[Records drawn from a dataset]
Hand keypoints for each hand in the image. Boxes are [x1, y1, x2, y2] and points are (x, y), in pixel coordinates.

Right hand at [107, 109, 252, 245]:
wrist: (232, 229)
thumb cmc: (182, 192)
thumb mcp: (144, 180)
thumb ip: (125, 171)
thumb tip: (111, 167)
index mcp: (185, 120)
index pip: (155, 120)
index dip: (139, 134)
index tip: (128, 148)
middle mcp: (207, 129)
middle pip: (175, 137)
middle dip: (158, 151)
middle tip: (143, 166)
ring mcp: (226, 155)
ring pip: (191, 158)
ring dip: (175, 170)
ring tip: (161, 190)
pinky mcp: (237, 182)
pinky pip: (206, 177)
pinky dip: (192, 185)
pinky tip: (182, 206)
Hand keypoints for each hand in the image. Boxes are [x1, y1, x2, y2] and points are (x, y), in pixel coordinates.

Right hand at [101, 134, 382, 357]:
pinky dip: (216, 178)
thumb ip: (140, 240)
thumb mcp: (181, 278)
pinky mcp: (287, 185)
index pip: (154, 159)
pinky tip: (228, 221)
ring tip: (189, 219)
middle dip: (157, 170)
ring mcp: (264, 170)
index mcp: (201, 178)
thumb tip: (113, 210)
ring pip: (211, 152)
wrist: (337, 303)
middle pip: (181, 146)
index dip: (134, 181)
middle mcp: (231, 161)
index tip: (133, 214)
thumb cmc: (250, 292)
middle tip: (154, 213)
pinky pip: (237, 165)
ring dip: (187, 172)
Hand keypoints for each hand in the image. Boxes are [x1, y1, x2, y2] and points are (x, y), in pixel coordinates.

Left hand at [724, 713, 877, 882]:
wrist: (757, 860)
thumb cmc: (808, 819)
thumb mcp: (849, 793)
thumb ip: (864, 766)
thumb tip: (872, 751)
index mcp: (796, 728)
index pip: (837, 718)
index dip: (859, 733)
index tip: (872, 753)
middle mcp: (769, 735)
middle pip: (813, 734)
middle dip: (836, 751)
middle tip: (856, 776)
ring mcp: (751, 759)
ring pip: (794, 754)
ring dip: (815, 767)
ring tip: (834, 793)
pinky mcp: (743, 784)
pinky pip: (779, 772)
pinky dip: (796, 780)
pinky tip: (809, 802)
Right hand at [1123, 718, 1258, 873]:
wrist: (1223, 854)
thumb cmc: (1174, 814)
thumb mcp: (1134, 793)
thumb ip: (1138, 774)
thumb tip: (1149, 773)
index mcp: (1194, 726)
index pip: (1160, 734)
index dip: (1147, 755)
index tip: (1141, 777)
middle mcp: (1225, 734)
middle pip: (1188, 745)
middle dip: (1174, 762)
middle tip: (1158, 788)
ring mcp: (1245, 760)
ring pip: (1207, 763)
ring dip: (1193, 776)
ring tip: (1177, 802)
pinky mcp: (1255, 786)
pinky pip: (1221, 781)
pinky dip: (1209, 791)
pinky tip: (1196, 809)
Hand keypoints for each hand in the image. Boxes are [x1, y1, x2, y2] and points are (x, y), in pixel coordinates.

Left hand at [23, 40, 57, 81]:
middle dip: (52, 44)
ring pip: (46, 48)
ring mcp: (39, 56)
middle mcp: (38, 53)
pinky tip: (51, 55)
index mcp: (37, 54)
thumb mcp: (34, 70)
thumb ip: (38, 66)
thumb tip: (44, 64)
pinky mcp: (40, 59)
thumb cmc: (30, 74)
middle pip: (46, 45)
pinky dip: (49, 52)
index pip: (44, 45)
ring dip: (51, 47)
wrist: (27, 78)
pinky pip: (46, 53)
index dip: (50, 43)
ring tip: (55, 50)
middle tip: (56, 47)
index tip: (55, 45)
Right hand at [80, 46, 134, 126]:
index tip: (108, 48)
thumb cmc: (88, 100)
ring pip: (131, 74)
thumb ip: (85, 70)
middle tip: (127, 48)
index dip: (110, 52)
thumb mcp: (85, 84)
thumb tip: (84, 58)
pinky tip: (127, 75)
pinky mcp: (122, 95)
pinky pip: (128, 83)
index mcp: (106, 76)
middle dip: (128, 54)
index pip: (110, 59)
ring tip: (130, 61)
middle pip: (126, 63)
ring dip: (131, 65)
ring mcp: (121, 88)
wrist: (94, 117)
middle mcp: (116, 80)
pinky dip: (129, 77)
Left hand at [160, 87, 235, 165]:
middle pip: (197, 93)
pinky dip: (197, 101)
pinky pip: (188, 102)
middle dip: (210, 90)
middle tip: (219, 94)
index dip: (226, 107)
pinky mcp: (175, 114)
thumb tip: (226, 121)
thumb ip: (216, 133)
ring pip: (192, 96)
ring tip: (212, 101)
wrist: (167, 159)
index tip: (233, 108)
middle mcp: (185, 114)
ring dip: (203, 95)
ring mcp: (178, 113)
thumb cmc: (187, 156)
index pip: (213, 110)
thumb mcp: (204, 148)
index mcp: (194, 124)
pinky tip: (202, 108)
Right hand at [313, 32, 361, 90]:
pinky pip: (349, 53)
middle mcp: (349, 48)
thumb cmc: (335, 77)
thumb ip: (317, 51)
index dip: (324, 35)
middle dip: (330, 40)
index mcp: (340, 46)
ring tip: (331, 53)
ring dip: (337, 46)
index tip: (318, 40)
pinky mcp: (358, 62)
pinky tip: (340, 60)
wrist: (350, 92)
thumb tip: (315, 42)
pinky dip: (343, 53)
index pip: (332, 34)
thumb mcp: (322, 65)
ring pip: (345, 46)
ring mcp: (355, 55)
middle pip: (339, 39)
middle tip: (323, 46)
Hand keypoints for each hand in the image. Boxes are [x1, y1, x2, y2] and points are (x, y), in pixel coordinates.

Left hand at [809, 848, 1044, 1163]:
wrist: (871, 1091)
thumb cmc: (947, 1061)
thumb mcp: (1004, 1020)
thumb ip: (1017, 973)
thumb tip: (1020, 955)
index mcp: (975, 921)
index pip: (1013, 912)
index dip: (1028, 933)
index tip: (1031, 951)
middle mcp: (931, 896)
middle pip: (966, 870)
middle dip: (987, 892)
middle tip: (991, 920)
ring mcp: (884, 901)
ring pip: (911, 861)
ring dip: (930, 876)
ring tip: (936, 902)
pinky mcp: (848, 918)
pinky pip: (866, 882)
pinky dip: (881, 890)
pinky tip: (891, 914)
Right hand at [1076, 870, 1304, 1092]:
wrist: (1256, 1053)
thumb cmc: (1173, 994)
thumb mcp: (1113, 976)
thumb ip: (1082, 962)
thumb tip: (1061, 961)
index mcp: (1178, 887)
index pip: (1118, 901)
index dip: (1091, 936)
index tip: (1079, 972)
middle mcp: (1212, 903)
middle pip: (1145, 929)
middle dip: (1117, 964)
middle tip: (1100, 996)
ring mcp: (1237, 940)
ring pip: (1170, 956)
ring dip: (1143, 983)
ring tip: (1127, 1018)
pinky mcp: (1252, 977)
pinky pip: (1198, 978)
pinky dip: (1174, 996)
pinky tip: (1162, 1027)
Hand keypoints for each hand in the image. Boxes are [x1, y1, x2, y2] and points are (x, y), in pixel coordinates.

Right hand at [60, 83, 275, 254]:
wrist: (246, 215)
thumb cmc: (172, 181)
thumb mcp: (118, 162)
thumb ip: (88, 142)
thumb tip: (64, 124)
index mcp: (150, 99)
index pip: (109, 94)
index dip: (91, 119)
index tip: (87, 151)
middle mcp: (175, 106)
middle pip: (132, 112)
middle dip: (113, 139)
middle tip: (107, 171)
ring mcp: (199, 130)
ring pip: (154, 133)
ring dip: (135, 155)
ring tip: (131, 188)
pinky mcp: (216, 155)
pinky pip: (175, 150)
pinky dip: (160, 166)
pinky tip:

_Instructions to follow_. Start with the line above that contains "thumb ip: (1082, 962)" and stop after the line that contains "pinky dip: (1174, 996)". Output those lines exactly, and only those.

_Result_.
thumb ip: (1082, 962)
thumb tip: (1061, 961)
index mcp: (1178, 887)
index pip: (1118, 901)
index dip: (1091, 936)
index tip: (1079, 972)
middle mcp: (1212, 903)
middle pip: (1145, 929)
middle dip: (1117, 964)
middle tip: (1100, 996)
ring mcp: (1237, 940)
ring pip: (1170, 956)
ring dip: (1143, 983)
ring tip: (1127, 1018)
pinky mcp: (1252, 977)
pinky pip: (1198, 978)
pinky dip: (1174, 996)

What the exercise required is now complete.